At a March press briefing about the new warnings to be added to the labels of all EPO drugs, the FDA’s Richard Pazdur, MD, announced that there has never been any evidence to support the claims that EPO can increase energy or ease fatigue in patients undergoing cancer chemotherapy.
EPO drugs are heavily marketed worldwide, accounting for more than $11 billion in combined sales last year. Amgen, the world’s largest biotechnology company, makes both Aranesp (the most expensive of the three EPO drugs at $1,300 to $2,000, a shot) and Epogen. Clinical trial results announced just in the last eight months alone generated enough alarm and FDA warning letters (to health professionals) to warrant the aforementioned FDA meeting this month.
Off-Label Uses Prove Deadly
These recent trials were intended to expand the market for EPO drugs for uses beyond those initially proven according to FDA pre-approval requirements. Off-label use, as it is known in FDAspeak, refers to the prescribing of a drug for an unproven indication—a common, though questionable, practice. EPO drugs, for example, are already prescribed off-label to treat anemia unrelated to chemotherapy. (Anemia can be caused by chemotherapy or the cancer itself.) It is in a drug company’s interest (sometimes) to prove an off-label use in a clinical trial because that would allow it to openly and aggressively promote the use to doctors and the public; expand the market; and make more money.

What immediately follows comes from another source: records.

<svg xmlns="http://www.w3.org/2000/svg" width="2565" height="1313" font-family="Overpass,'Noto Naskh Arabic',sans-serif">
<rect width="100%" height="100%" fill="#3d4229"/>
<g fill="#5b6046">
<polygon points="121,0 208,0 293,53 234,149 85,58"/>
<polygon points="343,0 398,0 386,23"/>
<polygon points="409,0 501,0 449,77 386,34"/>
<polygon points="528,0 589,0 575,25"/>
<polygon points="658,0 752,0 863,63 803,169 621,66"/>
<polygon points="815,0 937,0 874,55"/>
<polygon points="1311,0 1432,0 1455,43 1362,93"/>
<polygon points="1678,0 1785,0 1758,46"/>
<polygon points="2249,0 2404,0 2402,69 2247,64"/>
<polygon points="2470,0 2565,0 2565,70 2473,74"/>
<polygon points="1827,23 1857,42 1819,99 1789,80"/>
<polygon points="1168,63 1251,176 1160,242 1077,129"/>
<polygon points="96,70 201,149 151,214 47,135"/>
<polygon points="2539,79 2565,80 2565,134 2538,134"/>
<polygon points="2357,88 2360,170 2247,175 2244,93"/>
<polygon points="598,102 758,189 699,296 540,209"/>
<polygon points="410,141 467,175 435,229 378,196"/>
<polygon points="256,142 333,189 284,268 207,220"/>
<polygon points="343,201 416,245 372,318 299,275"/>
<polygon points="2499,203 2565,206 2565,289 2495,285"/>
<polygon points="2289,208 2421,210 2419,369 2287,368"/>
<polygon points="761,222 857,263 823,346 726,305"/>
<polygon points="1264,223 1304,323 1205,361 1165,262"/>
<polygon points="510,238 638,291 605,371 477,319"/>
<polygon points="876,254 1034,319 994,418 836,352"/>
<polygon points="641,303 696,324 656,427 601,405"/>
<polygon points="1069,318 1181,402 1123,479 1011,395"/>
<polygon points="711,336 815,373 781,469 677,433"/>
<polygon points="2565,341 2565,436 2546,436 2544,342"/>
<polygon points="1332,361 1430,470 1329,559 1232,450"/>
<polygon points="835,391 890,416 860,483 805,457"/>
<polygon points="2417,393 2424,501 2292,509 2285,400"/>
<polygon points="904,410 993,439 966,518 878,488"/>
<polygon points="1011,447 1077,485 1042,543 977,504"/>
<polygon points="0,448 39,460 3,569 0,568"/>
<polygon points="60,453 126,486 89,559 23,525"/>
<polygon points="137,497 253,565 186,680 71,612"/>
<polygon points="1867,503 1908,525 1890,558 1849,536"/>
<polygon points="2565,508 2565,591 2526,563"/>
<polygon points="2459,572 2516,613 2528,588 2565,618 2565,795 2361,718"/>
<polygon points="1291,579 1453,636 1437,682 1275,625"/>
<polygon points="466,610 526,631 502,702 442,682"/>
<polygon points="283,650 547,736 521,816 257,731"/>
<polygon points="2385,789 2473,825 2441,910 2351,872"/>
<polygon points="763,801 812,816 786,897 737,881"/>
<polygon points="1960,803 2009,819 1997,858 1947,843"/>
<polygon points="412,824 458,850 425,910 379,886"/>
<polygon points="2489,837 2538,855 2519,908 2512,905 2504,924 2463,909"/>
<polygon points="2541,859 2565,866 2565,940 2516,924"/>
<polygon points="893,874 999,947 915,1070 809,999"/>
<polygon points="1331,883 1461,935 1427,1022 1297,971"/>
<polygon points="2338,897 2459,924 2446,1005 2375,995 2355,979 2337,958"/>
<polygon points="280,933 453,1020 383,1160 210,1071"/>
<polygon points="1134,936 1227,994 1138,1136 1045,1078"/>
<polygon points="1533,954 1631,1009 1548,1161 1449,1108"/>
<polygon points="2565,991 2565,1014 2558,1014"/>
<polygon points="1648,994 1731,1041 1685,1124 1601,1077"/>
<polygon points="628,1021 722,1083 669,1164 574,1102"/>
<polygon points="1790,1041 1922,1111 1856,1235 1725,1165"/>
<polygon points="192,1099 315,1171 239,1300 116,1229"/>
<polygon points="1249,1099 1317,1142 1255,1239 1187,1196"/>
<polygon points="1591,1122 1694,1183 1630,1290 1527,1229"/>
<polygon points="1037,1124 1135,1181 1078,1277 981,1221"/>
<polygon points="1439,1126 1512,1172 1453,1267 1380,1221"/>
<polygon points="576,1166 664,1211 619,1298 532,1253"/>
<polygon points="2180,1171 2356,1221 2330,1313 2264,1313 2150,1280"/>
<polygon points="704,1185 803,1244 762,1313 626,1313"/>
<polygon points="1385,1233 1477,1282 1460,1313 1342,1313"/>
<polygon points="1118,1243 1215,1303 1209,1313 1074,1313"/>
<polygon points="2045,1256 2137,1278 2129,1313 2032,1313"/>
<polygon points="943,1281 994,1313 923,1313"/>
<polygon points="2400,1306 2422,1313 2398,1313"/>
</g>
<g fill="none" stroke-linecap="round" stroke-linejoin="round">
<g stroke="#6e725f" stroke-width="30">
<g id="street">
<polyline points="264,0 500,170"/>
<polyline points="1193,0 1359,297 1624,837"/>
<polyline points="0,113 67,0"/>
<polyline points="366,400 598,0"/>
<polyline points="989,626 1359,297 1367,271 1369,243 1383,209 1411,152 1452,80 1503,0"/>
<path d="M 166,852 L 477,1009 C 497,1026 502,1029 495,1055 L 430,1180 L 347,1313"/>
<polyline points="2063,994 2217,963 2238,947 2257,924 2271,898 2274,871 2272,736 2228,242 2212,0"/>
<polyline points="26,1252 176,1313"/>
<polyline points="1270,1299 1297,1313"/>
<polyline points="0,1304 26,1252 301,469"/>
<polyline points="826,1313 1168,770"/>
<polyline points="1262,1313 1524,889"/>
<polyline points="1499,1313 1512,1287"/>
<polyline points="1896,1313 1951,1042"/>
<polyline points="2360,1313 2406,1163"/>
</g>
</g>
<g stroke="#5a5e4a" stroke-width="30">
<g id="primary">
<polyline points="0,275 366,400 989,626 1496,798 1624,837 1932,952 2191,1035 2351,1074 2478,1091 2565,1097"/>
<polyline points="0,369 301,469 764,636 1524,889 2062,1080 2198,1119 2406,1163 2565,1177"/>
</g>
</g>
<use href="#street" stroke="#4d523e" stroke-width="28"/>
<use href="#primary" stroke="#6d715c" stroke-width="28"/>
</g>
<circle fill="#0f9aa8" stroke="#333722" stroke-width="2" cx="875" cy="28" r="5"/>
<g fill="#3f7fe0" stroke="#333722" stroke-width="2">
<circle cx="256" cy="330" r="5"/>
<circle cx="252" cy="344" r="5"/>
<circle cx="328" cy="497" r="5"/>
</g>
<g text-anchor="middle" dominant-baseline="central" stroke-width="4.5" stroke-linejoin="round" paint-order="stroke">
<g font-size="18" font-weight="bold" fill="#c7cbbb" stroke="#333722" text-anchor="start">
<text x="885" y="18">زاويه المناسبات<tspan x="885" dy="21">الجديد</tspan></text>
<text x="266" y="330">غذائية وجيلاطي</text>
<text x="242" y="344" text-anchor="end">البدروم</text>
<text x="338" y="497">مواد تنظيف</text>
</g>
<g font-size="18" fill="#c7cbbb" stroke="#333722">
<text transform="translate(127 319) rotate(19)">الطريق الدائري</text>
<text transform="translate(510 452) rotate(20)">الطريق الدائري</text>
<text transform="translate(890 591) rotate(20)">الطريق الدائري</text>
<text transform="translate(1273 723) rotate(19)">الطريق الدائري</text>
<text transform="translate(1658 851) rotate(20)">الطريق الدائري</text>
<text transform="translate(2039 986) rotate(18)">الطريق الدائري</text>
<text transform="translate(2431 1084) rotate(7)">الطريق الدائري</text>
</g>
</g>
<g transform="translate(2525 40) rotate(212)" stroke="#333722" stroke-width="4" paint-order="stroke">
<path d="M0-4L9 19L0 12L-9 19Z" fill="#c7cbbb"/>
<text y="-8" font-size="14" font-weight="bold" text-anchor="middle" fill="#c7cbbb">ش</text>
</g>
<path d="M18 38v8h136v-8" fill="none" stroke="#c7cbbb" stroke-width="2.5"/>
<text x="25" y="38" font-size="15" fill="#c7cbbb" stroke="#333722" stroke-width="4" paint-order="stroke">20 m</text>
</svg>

Unfortunately, the newer trials testing off-label uses have produced disastrous results. In January, Amgen reported preliminary results from a large randomized trial that found Aranesp hastened death by 23%. The 851 participants were anemic cancer patients not currently under treatment with either chemotherapy or radiation. There were 250 deaths in the Aranesp group and 215 in the placebo group.
Another trial, conducted last year in Denmark, showed that cancer progressed sooner in the Aranesp-treated study participants undergoing radiation therapy for advanced head and neck cancers. Amgen failed to publicly disclose that this long-awaited Danish trial was stopped prematurely last fall. In February, the Journal of Clinical Oncology published an online paper about a Canadian trial in which 70 lung cancer patients on Eprex (Epogen in the U.S.) were dying sooner. Most of the participants were not receiving chemotherapy.
These recent trials are not the first to show deadly EPO-induced harms for off-label uses. The first hint that EPO causes cancer to progress faster showed up in a 2003 German trial testing whether the drug enhances the effects of radiation therapy. The next year, a trial of women with metastasized breast cancer was stopped after four months when a higher rate of death and fatal “thrombotic events” was shown in those on Epogen and chemotherapy compared to those on chemotherapy alone. This trial was testing two off-label uses: 1) higher than normal doses of EPO; 2) in patients who weren’t anemic.
All EPO trials will be reviewed this month by the FDA, which will likely generate new prescribing guidelines. The newly revised warning labels now tell doctors to use the lowest doses needed to avoid blood transfusions. Potentially fatal deep-vein blood clots and heart problems appear to be related to the administration of EPO in excessively high doses. These drugs were originally introduced to reduce blood transfusions, a procedure that was riskier in the early years of EPO use (early 1990s) than it is today.
To access the newly revised warning labels for EPO drugs on the Internet, type the words label Aranesp or label Procrit into the search box. These 22- to 42-page documents start with the new warnings to doctors. The Aranesp label describes some of the trials that had to be stopped prematurely.